• [GIVEN TEXT]
# Blu Ray CD Buff Tutorial



## KhalidAbuDhabi (Oct 10, 2016)

I have few PS4 Blu Ray CDs which are not working due to some scratches on them and my console is not reading them, i saw many tutorials over youtube but i cant try on them until i have some good proof to remove the scratches when applying such tactics. Does anyone tried that or any good method to simply remove the scratches and make them playable again?


----------



## Stevesolar (Dec 21, 2012)

HP brown sauce (I kid you not!)


----------



## KhalidAbuDhabi (Oct 10, 2016)

Are you serious, have you experienced that before, i don't want ruin my blu ray. Please suggest


----------



## Stevesolar (Dec 21, 2012)

Hi,
Yes - simply squirt some HP brown sauce onto the scratched disc and then gently rub in circles with a soft cloth.
The brown sauce is very mildly abrasive and removes scratches without damaging the disc.
Cheers
Steve


----------



## KhalidAbuDhabi (Oct 10, 2016)

I went to my nearby grocery store but couldn't find the HP brown sauce, any specific location you can refer to or any other alternative. I went on further finding any computer shop to buff my scratch CDs but strange there is not a single shop where they have the machine to do such job.


----------



## Stevesolar (Dec 21, 2012)

KhalidAbuDhabi said:


> I went to my nearby grocery store but couldn't find the HP brown sauce, any specific location you can refer to or any other alternative. I went on further finding any computer shop to buff my scratch CDs but strange there is not a single shop where they have the machine to do such job.


Spinneys or Waitrose - as HP is a British made product


----------



## KhalidAbuDhabi (Oct 10, 2016)

Stevesolar said:


> Spinneys or Waitrose - as HP is a British made product


hey Steve,

I found this:

http://www.hpsauce.co.uk/-/media/he...ct-info-images/her1200594-hp_sauce_255_g.ashx

and 

http://www.makro.co.uk/user/products/large/M371229.jpg

but in the first image i couldn't find anywhere written "brown" but in the 2nd picture, it says "brown" but bottle is too big to buy just for a little work.

What do you recommend?


----------



## Stevesolar (Dec 21, 2012)

Hi,
First image is the correct one (we just know it as brown sauce in the UK!)
Cheers
Steve


----------



## KhalidAbuDhabi (Oct 10, 2016)

Thank you, i will check it.


----------



## KhalidAbuDhabi (Oct 10, 2016)

Hey Steve,

Unfortunately, i couldn't find the above sauce anywhere but I tried a perfume with tissue paper and rub on the affected area of the CD, guess what, it worked like a charm.


----------

• [GIVEN RECORDS]
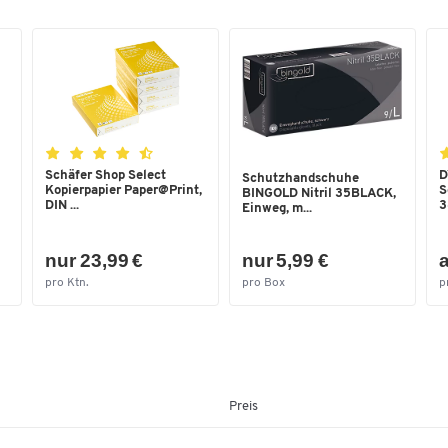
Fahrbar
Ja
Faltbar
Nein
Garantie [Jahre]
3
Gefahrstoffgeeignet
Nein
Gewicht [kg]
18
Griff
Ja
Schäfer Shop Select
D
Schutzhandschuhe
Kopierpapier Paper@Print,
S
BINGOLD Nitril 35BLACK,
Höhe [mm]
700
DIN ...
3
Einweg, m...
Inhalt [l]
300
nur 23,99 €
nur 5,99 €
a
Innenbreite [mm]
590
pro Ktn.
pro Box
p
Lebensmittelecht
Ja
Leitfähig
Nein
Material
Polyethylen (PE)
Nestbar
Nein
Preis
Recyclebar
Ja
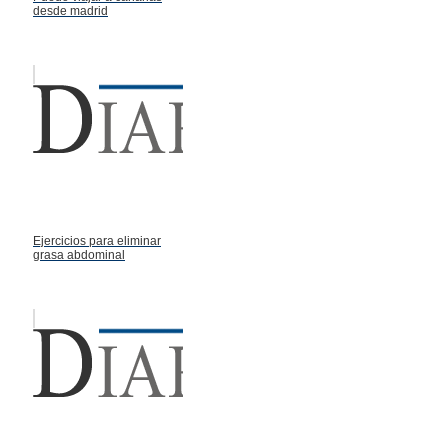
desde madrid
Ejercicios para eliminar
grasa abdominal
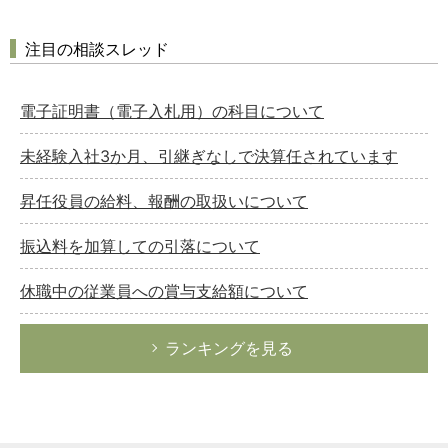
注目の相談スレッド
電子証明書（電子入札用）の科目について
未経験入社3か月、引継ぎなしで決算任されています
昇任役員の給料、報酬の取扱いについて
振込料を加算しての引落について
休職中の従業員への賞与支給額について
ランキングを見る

==

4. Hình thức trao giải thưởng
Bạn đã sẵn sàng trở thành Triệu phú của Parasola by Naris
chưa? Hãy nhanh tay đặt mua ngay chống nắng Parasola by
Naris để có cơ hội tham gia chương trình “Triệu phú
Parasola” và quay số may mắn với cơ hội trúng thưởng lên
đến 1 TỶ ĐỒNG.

---

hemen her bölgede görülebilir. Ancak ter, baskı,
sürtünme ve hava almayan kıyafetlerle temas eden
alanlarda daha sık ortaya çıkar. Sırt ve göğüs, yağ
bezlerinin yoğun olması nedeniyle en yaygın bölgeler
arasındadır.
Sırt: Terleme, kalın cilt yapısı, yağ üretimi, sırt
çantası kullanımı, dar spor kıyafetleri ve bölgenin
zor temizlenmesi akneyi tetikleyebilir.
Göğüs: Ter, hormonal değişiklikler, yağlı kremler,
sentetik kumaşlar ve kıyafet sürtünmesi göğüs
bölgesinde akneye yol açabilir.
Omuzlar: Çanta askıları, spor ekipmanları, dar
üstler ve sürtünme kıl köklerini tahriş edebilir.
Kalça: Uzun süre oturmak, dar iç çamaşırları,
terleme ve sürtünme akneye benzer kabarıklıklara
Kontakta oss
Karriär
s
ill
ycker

• [WHAT THIS EXERCISE ASKS]
**A)** Translate into Spanish this sentence from the forum thread on disc scratches: "The brown sauce is very mildly abrasive and removes scratches without damaging the disc."
**B)** In the rows, switch "may mắn" to "đặc biệt" between the lines holding "4. Hình thức trao giải thưởng" and "đến 1 TỶ ĐỒNG.", inclusive, and give those lines with nothing else altered.

• [EXERCISE ANSWERS]
**A)** La salsa marrón es muy ligeramente abrasiva y elimina los arañazos sin dañar el disco.

**B)**
4. Hình thức trao giải thưởng
Bạn đã sẵn sàng trở thành Triệu phú của Parasola by Naris
chưa? Hãy nhanh tay đặt mua ngay chống nắng Parasola by
Naris để có cơ hội tham gia chương trình “Triệu phú
Parasola” và quay số đặc biệt với cơ hội trúng thưởng lên
đến 1 TỶ ĐỒNG.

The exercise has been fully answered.